The area now known as Coraopolis was settled in the late 18th century and incorporated as a borough in 1886. The construction of the Pittsburgh and Lake Erie Railroad through the area and the discovery of oil led to a population boom in the late 19th century.
The first Jewish families in Coraopolis appear to have come in the years before World War I. A group of Jewish women in the borough founded a Hebrew Ladies Aid Society in January 1921. The organization was initially established for social purposes but within a few months became a chapter of the National Council of Jewish Women. It eventually ran a school under the Southwestern District of Pennsylvania Jewish Religious School program and undertook other educational and charitable endeavors. Around the same time as the chapter was founded, several Jewish families began holding High Holidays services at the home of Chas. Friegerer on Fourth Street. Over the next 14 years, they rented meeting rooms, including a storeroom at 627 Fourth Street, the first floor of a building at 1209 Fourth Street and rooms at the Lyric Theatre Building on Mill Street.

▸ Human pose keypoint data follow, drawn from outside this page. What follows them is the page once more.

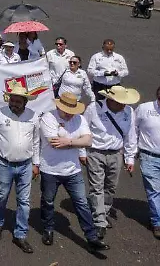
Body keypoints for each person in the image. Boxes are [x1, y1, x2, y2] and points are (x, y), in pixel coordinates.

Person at [38, 92, 110, 251]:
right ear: (58, 106)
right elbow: (54, 142)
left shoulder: (80, 118)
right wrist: (77, 142)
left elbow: (89, 140)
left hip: (73, 170)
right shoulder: (48, 118)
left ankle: (91, 236)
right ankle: (48, 228)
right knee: (48, 201)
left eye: (72, 111)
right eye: (66, 111)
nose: (70, 115)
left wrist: (68, 141)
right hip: (50, 168)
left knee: (82, 203)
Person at [0, 85, 39, 253]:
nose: (14, 103)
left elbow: (36, 141)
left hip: (25, 165)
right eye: (12, 100)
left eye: (18, 101)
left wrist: (36, 163)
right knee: (2, 195)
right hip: (4, 164)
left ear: (25, 102)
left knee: (24, 201)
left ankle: (20, 234)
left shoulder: (33, 116)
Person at [83, 85, 139, 239]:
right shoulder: (93, 108)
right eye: (120, 102)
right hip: (95, 152)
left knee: (111, 187)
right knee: (96, 187)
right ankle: (99, 221)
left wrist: (130, 158)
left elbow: (131, 136)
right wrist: (82, 152)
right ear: (110, 99)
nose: (123, 105)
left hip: (116, 153)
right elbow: (83, 129)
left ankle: (105, 210)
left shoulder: (129, 111)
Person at [132, 86, 160, 239]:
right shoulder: (144, 109)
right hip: (149, 156)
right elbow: (133, 128)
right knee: (154, 191)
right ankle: (157, 223)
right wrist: (132, 151)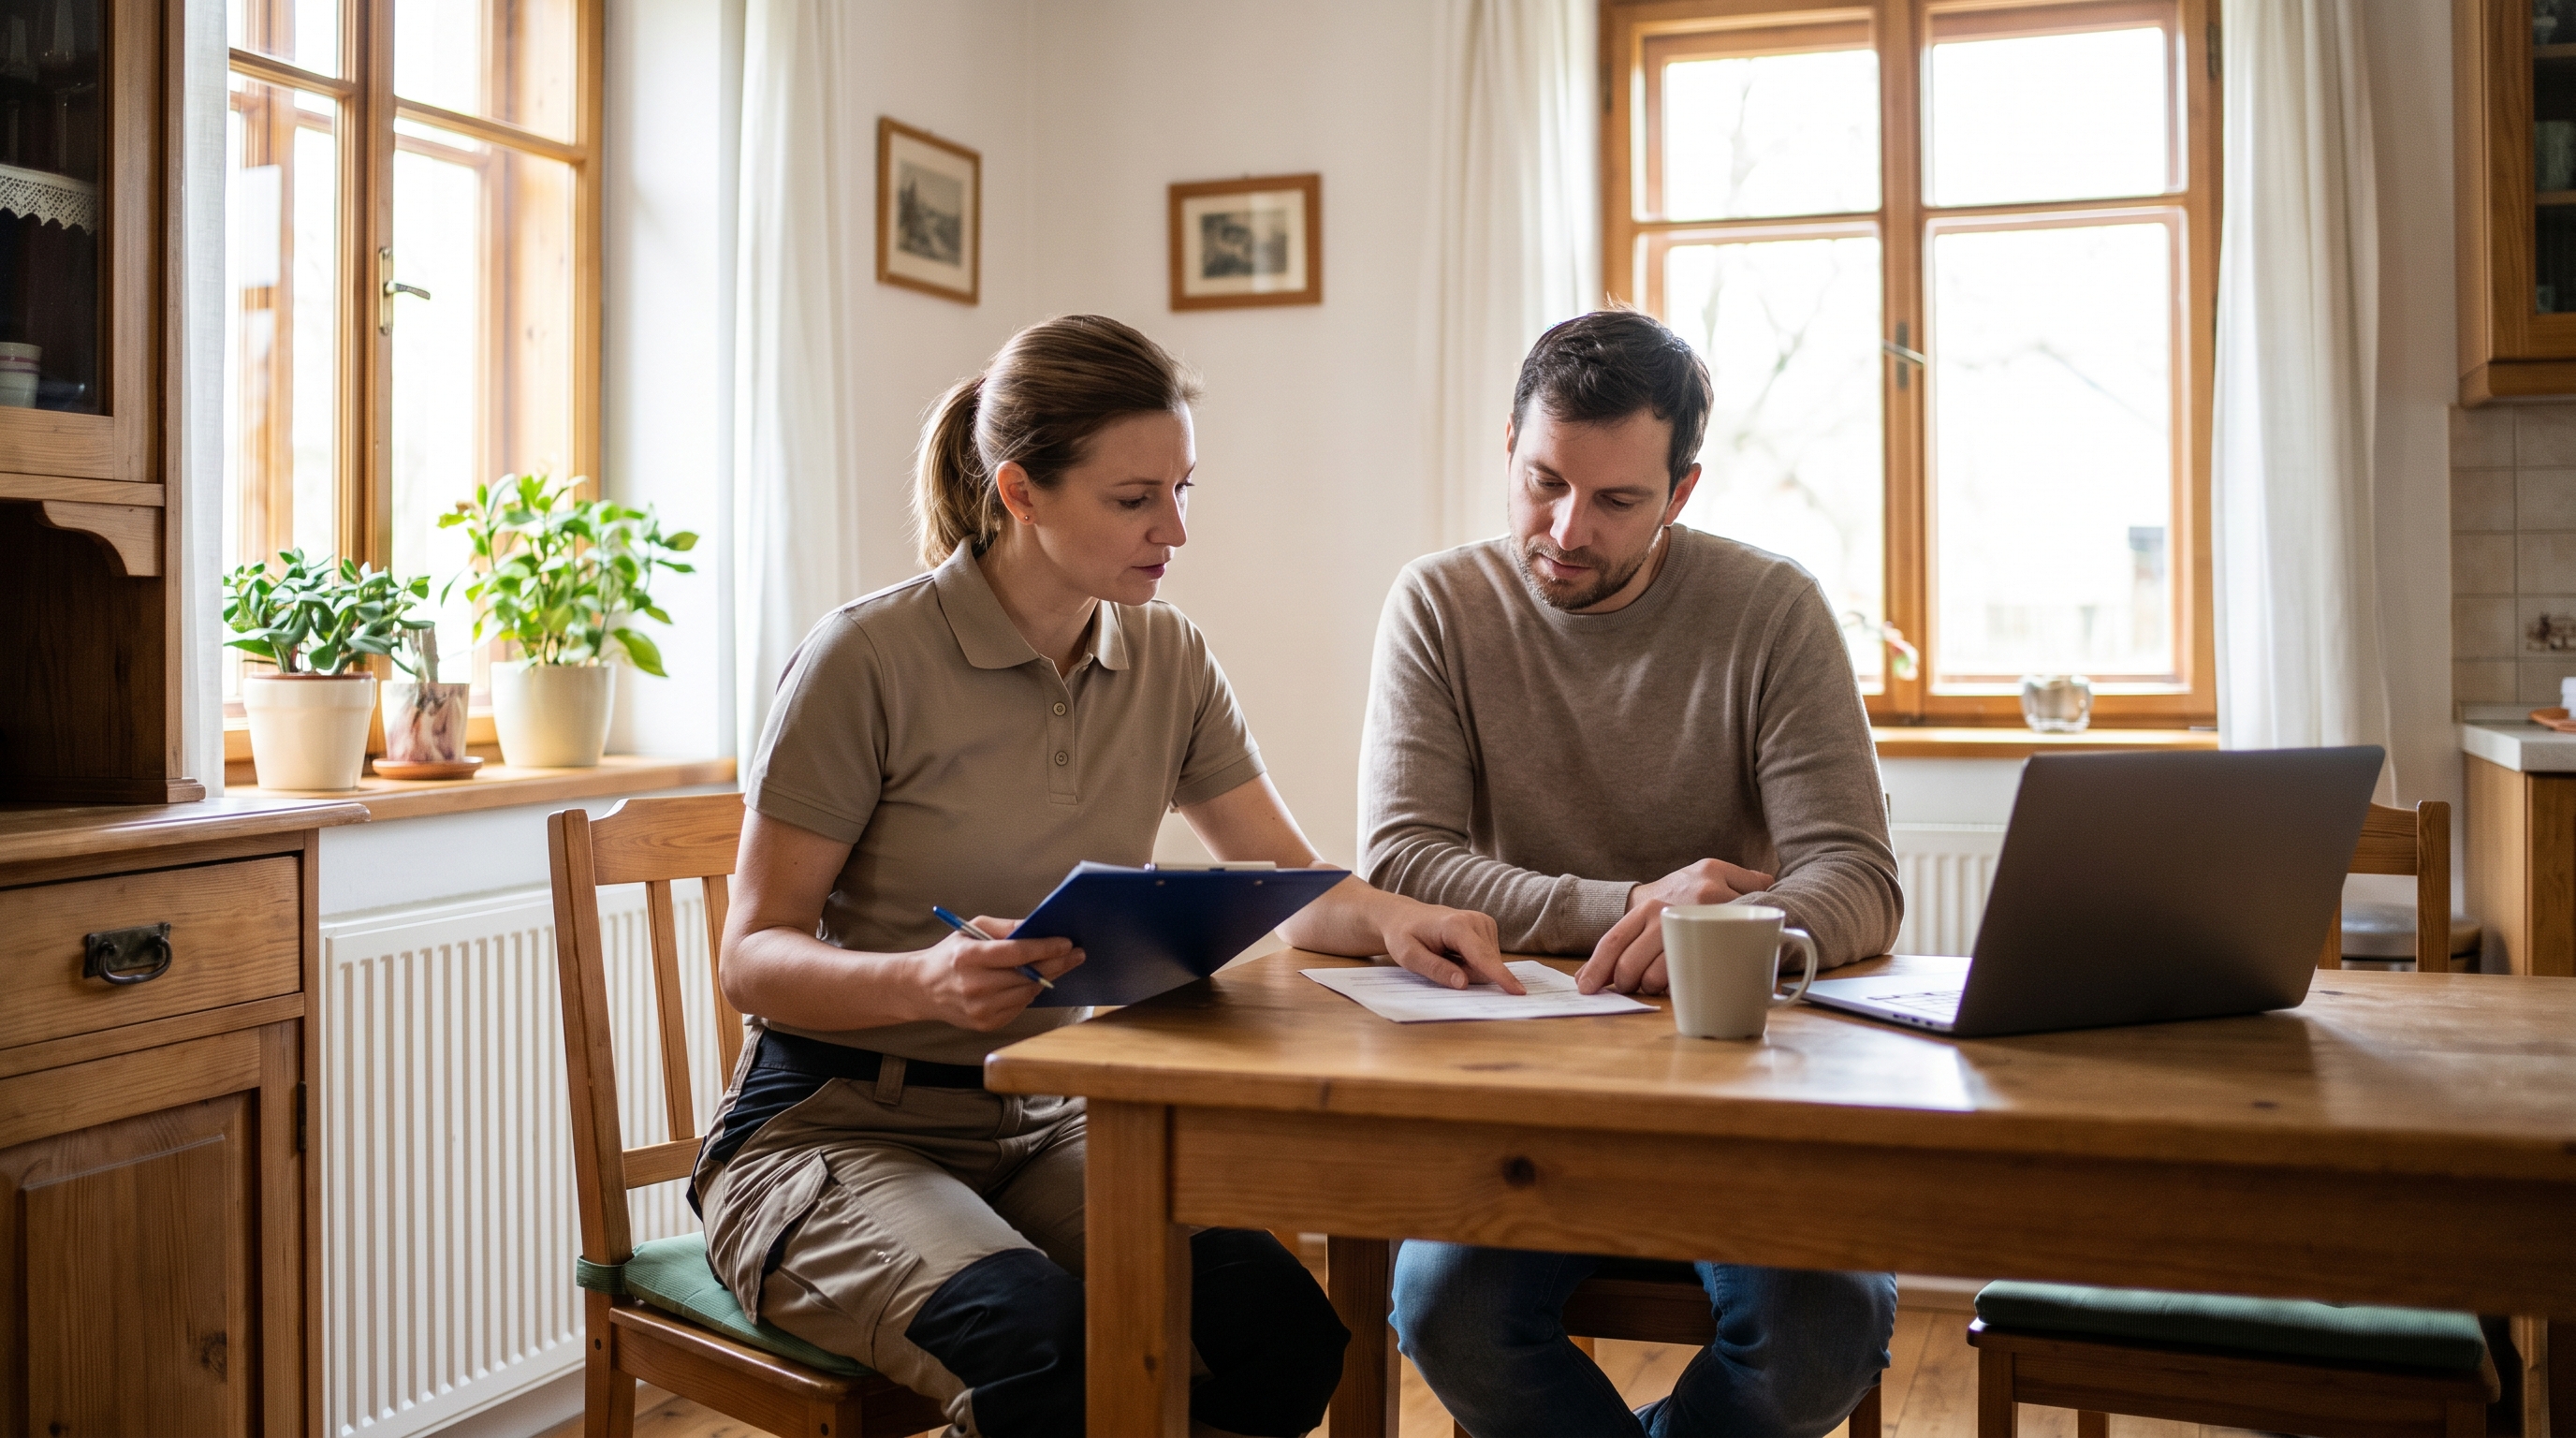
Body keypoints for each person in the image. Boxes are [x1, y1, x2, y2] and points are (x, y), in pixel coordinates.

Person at [696, 315, 1511, 1438]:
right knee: (1050, 1360)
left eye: (1182, 488)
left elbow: (1291, 880)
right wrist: (926, 982)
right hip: (835, 1132)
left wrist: (1403, 921)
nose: (1174, 527)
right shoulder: (864, 658)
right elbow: (751, 959)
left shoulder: (1166, 656)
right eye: (1135, 499)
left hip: (1053, 1119)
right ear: (1020, 492)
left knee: (1283, 1338)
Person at [1358, 307, 1903, 1438]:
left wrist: (1733, 925)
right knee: (1442, 1310)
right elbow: (1403, 861)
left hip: (1741, 1089)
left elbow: (1856, 875)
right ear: (1506, 442)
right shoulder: (1439, 605)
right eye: (1543, 481)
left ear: (1682, 492)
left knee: (1821, 1337)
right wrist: (1636, 907)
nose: (1564, 529)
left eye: (1615, 502)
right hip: (1522, 1085)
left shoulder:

The group chartered Ahavath Shalom Congregation in 1924. The congregation rented meeting spaces until 1935, when it purchased a two-story house at 408 Main Street, according to a Works Progress Administration Church Archives survey. The congregation converted the first floor into a sanctuary and turned the second floor into an apartment for a caretaker. The building was damaged the following year in the St. Patrick’s Day Flood. In 1953, the congregation moved into a former church at Vance and Flemming Streets. Ahavath Shalom does not appear to have ever had a full-time rabbi.
The Jewish population of Coraopolis declined steadily throughout the first half of the 20th century. The American Jewish Yearbook listed a population of 200 in its 1928-1929 edition, down to 180 in its 1940-1941 edition and down further to 152 in its 1951 edition.
Ahavath Shalom reorganized in 1958 and formally affiliated with the Reform movement. At the time of the change, it had some 40 families from Coraopolis, Sewickley, Leetsdale and Edgeworth. The congregation merged with Beth Samuel in Ambridge in 1982.